What is "bit padding" or "padding bits" exactly?
I often find the term "bit padding" in relation of data types, but don´t understand what it is nor what it does exactly with those.
The gist of it is they are "wasted" space. I say "wasted" because while having padding bits makes the object bigger, it can make working with the object much easier (which means faster) and the small space waste can generate huge performance gains. In some cases it is essential because the CPU can't handle working with objects of that size.
Lets say you have a struct like (all numbers are just an example, different platforms can have different values):
struct foo
{
short a; // 16 bits
char b; // 8 bits
};
and the machine you are working with reads 32 bits of data in a single read operation. Reading a single foo is not a problem since the entire object fits into that 32 bit chunk. What does become a problem is when you have an array. The important thing to remember about arrays is that they are contiguous, there is no space between elements. It's just one object immediately followed by another. So, if you have an array like
foo array[10]{};
With this the first foo
object is in a 32 bit bucket. The next element of the array though will be in the first 32 bit bucket and the second 32 bit bucket. This means that the member a
is in two separate buckets. Some processors can do this (at a cost) and other processors will just crash if you try to do this. To solve both those problems the compiler will add padding bits to the end of foo
to pad out it's size. This means foo actually becomes
struct foo
{
short a; // 16 bits
char b; // 8 bits
char _; // 8 bits of padding
};
And now it is easy for the processor to handle foo
objects by themselves or in an array. It doesn't need to do any extra work and you've only added 8 bits per object. You'd need a lot of objects for that to start to matter on a modern machine.
There is also times where you need padding between members of the type because of unaligned access. Lets say you have
struct bar
{
char c; // 8 bits
int d; // 32 bits
};
Now bar
is 40 bits wide and d
more often then not will be stored in two different buckets again. To fix this the compiler adds padding bits between c
an d
like
struct bar
{
char c; // 8 bits
char _[3]; // 24 bits
int d; // 32 bits
};
and now d
is guaranteed to go into a single 32 bit bucket.
bit padding:
Bit padding is the addition of one or more extra bits to a transmission or storage unit to make it conform to a standard size.
As the definition you posted is already correct, I'll try to explain with an example:
Suppose you have to store data that occupies less than 32 bits but you have 4 byte slots. It is easier to access that data by accessing to each slot, so you just have to complete all the 32 bits. The additional bits needed to complete 'the given space' but which are not part of the data conform the bit padding.

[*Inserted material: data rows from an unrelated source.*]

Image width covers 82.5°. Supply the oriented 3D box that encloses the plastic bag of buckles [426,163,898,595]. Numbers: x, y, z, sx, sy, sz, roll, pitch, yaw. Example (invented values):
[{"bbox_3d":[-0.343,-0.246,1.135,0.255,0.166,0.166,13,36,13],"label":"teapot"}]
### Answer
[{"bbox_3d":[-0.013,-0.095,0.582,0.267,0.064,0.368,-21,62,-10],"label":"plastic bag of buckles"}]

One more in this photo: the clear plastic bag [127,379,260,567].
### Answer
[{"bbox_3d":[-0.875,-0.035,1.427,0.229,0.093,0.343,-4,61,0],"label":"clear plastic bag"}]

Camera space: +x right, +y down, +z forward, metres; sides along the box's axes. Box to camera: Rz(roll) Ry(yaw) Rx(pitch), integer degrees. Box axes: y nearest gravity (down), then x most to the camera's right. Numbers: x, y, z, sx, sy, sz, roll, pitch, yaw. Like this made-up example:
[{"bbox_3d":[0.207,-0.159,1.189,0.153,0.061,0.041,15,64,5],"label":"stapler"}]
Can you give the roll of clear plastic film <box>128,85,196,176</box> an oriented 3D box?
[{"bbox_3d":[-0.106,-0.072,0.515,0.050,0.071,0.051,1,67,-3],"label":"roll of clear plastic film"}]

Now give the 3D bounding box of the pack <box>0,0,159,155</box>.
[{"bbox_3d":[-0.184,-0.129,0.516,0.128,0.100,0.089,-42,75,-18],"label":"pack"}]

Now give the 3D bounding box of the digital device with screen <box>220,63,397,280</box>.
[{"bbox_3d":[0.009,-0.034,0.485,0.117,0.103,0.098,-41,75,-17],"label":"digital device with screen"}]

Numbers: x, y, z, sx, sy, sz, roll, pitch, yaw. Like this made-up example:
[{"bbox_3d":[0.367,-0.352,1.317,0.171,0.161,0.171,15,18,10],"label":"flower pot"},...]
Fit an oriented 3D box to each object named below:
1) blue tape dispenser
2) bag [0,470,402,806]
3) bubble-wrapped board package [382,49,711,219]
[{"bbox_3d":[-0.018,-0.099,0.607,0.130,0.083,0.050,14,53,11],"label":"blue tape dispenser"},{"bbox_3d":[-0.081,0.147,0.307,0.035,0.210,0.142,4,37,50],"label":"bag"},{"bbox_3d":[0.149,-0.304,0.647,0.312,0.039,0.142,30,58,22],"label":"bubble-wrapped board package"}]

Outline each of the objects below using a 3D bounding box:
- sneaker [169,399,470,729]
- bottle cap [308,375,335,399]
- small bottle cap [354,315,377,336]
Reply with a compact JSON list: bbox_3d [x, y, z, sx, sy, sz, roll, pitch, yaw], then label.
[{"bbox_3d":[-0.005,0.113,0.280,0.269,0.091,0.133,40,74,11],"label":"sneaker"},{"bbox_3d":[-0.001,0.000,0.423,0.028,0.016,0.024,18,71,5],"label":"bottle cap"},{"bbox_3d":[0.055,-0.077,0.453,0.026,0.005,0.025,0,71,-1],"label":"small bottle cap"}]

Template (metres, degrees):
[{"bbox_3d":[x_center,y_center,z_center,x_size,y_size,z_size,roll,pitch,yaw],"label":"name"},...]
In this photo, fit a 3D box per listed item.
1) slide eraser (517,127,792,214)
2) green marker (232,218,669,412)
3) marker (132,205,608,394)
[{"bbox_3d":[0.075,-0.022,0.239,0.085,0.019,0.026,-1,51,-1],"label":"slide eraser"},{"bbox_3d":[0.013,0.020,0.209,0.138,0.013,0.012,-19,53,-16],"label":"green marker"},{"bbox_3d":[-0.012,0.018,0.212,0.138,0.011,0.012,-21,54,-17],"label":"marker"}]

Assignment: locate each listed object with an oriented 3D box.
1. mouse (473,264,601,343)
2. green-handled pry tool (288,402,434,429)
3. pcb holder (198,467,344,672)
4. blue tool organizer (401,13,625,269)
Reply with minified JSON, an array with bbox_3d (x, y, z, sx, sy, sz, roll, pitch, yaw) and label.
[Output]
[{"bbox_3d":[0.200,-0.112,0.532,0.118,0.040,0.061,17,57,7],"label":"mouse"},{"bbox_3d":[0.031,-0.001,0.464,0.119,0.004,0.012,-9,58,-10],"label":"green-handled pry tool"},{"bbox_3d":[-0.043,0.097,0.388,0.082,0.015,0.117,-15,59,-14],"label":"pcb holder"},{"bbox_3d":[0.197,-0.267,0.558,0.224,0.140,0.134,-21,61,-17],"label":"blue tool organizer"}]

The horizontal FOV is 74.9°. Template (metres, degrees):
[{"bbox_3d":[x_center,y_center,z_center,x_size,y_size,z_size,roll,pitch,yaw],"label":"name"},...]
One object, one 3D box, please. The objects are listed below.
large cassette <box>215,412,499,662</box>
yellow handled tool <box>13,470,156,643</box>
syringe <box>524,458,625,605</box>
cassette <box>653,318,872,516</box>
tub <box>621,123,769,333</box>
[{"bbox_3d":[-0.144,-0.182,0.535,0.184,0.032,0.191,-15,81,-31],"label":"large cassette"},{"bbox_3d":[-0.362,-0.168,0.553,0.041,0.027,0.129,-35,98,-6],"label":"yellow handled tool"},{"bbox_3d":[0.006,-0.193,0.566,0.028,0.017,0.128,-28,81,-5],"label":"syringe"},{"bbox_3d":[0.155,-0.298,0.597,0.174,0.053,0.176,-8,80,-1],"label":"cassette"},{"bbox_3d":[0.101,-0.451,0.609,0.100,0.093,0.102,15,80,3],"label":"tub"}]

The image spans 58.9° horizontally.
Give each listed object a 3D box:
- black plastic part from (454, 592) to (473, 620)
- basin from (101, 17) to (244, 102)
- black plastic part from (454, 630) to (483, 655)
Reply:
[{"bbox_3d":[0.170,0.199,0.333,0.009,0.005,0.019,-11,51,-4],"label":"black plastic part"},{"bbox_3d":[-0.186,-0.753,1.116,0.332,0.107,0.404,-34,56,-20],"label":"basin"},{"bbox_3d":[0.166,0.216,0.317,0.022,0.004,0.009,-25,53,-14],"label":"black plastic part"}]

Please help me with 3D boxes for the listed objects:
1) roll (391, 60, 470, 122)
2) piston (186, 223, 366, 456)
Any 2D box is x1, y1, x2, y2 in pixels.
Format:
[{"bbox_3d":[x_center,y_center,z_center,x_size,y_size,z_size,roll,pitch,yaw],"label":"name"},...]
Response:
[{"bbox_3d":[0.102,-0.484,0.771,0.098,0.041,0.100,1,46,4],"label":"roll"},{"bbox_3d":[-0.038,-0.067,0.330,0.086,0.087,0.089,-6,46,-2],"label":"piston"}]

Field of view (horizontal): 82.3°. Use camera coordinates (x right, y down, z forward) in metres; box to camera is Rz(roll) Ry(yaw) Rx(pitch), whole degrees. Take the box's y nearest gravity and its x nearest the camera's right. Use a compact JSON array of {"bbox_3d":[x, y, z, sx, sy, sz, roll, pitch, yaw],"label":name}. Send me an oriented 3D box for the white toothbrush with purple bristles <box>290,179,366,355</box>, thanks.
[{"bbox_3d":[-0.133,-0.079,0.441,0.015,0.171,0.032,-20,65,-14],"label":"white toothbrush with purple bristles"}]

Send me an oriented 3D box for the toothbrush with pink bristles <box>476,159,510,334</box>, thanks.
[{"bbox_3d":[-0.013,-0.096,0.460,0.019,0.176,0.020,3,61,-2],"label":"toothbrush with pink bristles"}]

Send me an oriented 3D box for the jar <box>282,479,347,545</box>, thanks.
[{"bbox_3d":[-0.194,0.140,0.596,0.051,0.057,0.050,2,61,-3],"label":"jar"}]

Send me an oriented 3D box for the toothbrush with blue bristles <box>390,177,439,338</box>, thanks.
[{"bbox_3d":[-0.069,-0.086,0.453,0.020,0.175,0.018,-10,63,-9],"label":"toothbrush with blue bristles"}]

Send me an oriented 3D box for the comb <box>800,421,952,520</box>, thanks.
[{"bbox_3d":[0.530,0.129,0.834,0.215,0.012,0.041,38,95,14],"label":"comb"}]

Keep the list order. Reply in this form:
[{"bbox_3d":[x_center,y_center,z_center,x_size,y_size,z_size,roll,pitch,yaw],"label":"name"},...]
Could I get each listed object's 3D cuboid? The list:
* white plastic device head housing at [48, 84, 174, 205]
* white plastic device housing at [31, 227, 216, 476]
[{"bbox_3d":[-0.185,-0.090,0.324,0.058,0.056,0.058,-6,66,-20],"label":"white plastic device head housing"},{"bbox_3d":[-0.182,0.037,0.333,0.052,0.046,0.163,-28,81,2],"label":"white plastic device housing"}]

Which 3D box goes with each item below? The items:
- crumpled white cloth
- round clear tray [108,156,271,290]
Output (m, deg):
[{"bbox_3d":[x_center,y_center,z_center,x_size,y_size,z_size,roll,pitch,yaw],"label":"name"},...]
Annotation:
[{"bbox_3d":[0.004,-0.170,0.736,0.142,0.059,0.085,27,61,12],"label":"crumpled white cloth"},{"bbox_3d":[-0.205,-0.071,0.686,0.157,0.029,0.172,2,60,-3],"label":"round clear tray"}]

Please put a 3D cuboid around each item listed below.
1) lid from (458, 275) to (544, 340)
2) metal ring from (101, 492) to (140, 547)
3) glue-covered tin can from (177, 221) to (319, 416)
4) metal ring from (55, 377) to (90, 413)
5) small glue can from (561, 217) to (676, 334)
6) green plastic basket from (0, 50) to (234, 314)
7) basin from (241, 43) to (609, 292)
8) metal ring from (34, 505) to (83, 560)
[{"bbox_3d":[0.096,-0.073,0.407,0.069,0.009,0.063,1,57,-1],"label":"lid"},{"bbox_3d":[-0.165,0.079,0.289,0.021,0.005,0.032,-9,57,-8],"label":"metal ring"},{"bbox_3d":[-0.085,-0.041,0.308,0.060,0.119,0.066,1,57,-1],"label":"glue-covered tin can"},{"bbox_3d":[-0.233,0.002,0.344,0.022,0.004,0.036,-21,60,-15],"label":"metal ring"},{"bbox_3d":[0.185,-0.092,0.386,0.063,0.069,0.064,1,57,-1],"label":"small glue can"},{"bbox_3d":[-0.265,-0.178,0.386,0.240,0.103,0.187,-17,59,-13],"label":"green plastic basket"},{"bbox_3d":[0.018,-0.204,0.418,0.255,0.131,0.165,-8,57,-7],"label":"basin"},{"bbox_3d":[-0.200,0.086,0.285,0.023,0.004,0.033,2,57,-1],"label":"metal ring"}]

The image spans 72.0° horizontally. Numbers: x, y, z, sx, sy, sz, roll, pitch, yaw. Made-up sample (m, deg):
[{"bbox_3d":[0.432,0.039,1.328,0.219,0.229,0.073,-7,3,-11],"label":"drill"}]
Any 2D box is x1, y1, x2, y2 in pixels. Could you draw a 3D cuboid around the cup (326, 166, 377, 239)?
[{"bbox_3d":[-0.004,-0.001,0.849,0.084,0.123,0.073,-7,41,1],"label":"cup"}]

I'm sure there may be better examples of this in multiple contexts. Anybody, feel free to edit and/or complete the answer with new improvements or examples.
Hope this helps!
So imagine you have an 8 bit number, it's an uint8_t
, and its value is set to 4
. This would probably be stored as a = 0000 0100
. Now, let's say you wish to convert this into a 16 bit number. What would happen? You have to assign some values to 'new' bits in this number. How would you assign them? You can't randomly assign zeros or ones, value of original variable will change. Depending on architecture etc. you have to pad value with extra bits. In my case, that would mean additional eight extra zeros be added in front of original MSB (most significant bit), making our number a = 0000 0000 0000 0100
.
Value is still 4, but now you can assign anything in [0, 2^16) range, instead of [0, 2^8) range.